Refactor: Protect only markdown delimiters, not content

Co-authored-by: jxxghp <jxxghp@qq.com>
2026-03-20 03:57:30 +08:00 · 2025-11-18 09:43:42 +00:00
parent 725244bb2f
commit 726738ee9e
1 changed files with 34 additions and 18 deletions
--- a/app/modules/telegram/telegram.py
+++ b/app/modules/telegram/telegram.py
@@ -633,52 +633,68 @@ class Telegram:
        if not any(char in self._escape_chars for char in text):
            return text
        
-        # 标记受保护的区域（Markdown标记内的内容不转义）
+        # 标记受保护的位置（只保护Markdown分隔符本身，不保护内容区域）
        protected = [False] * len(text)
        
        # 按优先级匹配Markdown标记（从最复杂到最简单）
-        # 1. 链接：[text](url) - 必须最先匹配
+        # 1. 链接：[text](url) - 必须最先匹配，只保护分隔符 [ ] ( )
        link_pattern = r'\[([^\]]*)\]\(([^)]*)\)'
        for match in re.finditer(link_pattern, text):
-            for i in range(match.start(), match.end()):
-                protected[i] = True
+            # 只保护分隔符：[, ], (, )

数据集条目:
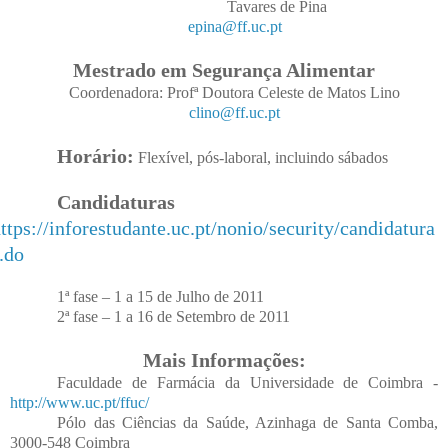
Tavares de Pina
epina@ff.uc.pt
Mestrado em Segurança Alimentar
Coordenadora: Profª Doutora Celeste de Matos Lino
clino@ff.uc.pt
Horário:
Flexível, pós-laboral, incluindo sábados
Candidaturas
ttps://inforestudante.uc.pt/nonio/security/candidatura
.do
1ª fase – 1 a 15 de Julho de 2011
2ª fase – 1 a 16 de Setembro de 2011
Mais Informações:
Faculdade de Farmácia da Universidade de Coimbra -
http://www.uc.pt/ffuc/
Pólo das Ciências da Saúde, Azinhaga de Santa Comba,
3000-548 Coimbra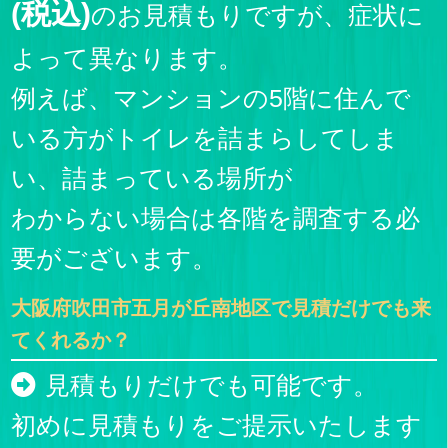
(税込)
のお見積もりですが、症状に
よって異なります。
例えば、マンションの5階に住んで
いる方がトイレを詰まらしてしま
い、詰まっている場所が
わからない場合は各階を調査する必
要がございます。
大阪府吹田市五月が丘南地区で見積だけでも来
てくれるか？
見積もりだけでも可能です。
初めに見積もりをご提示いたします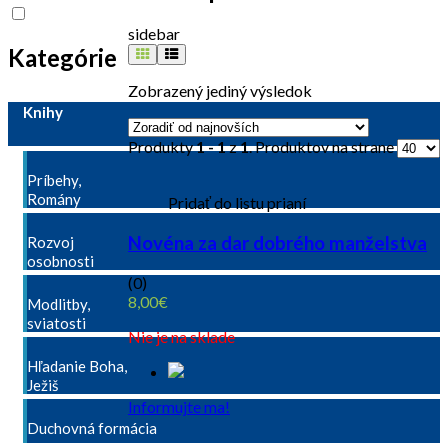
sidebar
Kategórie
Zobrazený jediný výsledok
Knihy
Produkty
1 - 1
z
1
. Produktov na strane
Príbehy,
Romány
Pridať do listu prianí
Novéna za dar dobrého manželstva
Rozvoj
osobnosti
(0)
8,00
€
Modlitby,
sviatosti
Nie je na sklade
Hľadanie Boha,
Ježiš
Informujte ma!
Duchovná formácia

任务要求
请照原文抄录该代码提交记录中从“Co-authored-by: jxxghp <jxxghp@qq.com>”开始、到“[False] * len(text)”结束的部分。 所给材料与该代码提交记录并无关联。

练习结果
Co-authored-by: jxxghp <jxxghp@qq.com>
2026-03-20 03:57:30 +08:00 · 2025-11-18 09:43:42 +00:00
parent 725244bb2f
commit 726738ee9e
1 changed files with 34 additions and 18 deletions
--- a/app/modules/telegram/telegram.py
+++ b/app/modules/telegram/telegram.py
@@ -633,52 +633,68 @@ class Telegram:
        if not any(char in self._escape_chars for char in text):
            return text
        
-        # 标记受保护的区域（Markdown标记内的内容不转义）
+        # 标记受保护的位置（只保护Markdown分隔符本身，不保护内容区域）
        protected = [False] * len(text)